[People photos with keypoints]
────────────────

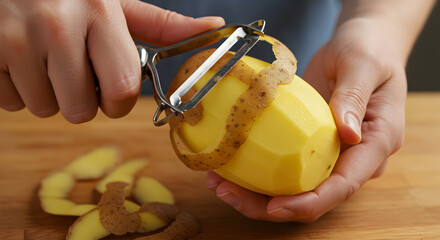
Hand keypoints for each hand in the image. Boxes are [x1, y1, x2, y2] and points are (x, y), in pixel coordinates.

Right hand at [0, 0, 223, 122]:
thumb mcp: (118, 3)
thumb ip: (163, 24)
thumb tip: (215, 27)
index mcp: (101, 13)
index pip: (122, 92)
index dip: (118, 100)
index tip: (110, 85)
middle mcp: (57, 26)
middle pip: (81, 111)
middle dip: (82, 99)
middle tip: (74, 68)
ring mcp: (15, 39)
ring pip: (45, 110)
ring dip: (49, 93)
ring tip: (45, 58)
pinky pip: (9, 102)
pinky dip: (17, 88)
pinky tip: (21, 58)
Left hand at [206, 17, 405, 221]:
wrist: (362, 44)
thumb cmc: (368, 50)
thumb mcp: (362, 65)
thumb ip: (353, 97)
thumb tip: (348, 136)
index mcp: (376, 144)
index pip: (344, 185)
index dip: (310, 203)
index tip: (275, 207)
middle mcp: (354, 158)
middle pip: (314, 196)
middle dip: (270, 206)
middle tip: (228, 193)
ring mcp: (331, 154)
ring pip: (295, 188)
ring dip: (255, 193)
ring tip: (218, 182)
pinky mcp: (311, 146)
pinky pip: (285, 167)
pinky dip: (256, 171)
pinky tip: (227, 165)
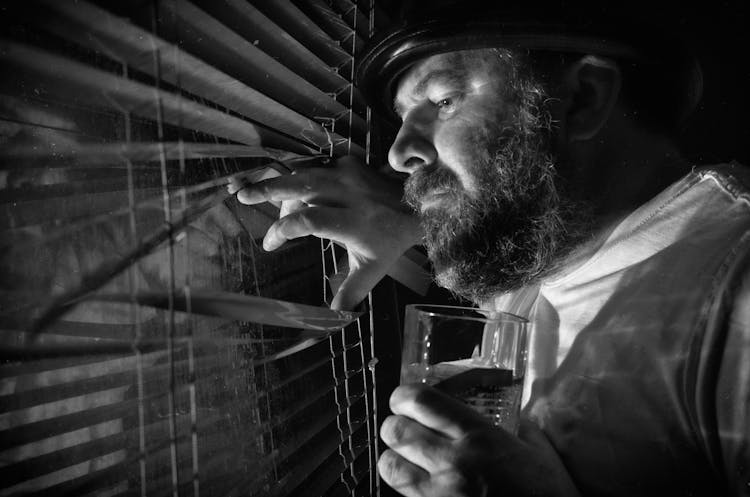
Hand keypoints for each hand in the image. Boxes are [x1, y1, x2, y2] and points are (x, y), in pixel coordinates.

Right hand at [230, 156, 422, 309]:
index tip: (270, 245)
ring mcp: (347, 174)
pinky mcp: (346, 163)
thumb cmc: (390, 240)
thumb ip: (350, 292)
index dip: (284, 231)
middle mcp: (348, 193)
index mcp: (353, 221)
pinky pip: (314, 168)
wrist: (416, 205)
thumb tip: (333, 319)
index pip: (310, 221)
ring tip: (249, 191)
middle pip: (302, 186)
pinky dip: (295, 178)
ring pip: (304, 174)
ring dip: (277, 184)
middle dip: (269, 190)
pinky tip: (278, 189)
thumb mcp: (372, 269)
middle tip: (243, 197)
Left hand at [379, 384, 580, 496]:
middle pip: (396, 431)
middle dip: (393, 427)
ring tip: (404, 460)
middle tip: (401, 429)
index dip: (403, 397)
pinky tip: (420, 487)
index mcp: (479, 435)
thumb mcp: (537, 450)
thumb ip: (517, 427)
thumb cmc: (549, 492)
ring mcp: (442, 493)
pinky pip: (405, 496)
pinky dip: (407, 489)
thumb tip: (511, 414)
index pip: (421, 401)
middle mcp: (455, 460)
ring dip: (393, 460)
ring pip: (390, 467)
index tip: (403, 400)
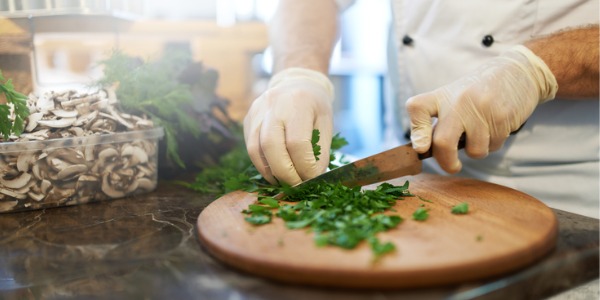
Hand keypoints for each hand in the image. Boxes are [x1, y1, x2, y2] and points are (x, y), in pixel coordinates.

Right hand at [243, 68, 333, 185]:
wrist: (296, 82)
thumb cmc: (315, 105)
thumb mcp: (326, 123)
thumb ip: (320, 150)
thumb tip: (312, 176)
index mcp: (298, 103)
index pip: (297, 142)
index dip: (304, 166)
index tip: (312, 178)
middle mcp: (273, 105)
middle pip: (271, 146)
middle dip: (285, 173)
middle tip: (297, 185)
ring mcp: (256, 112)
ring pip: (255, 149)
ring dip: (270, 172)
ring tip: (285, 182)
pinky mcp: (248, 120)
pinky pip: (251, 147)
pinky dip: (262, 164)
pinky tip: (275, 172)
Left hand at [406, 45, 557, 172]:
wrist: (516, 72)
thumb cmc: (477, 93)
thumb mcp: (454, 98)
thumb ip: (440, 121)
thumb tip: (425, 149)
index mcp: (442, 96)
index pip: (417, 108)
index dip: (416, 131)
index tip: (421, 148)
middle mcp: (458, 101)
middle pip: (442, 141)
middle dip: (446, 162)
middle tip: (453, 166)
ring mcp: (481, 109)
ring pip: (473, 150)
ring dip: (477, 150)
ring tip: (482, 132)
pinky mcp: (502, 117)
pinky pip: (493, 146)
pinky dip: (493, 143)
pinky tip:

────────────────

TASK DIRECTIONS | Retype nothing except the lines from the line holding "middle mcp: (273, 105)" through the last line of the entries, both included.

RESPONSE TO THIS TASK |
middle mcp: (273, 105)
middle pip: (271, 146)
middle dip: (285, 173)
middle tip: (297, 185)
ring mcp: (256, 112)
ring pip: (255, 149)
ring dip: (270, 172)
ring tip: (285, 182)
pinky mcp: (248, 120)
pinky pip: (251, 147)
pinky dip: (262, 164)
pinky tip: (275, 172)
Left hand at [406, 45, 557, 172]:
wrist: (516, 72)
thumb cmc: (477, 93)
thumb mcp: (454, 98)
thumb ip: (440, 121)
thumb tip: (425, 149)
index mcp: (442, 96)
index pip: (417, 108)
index dip: (416, 131)
index tip: (421, 148)
middle mcp: (458, 101)
middle pip: (442, 141)
middle dip: (446, 162)
middle tip: (453, 166)
ring mcp: (481, 109)
ring pip: (473, 150)
ring dip: (477, 150)
ring tip: (482, 132)
pinky mcp: (502, 117)
pinky pip: (493, 146)
pinky dip: (493, 143)
pinky tip:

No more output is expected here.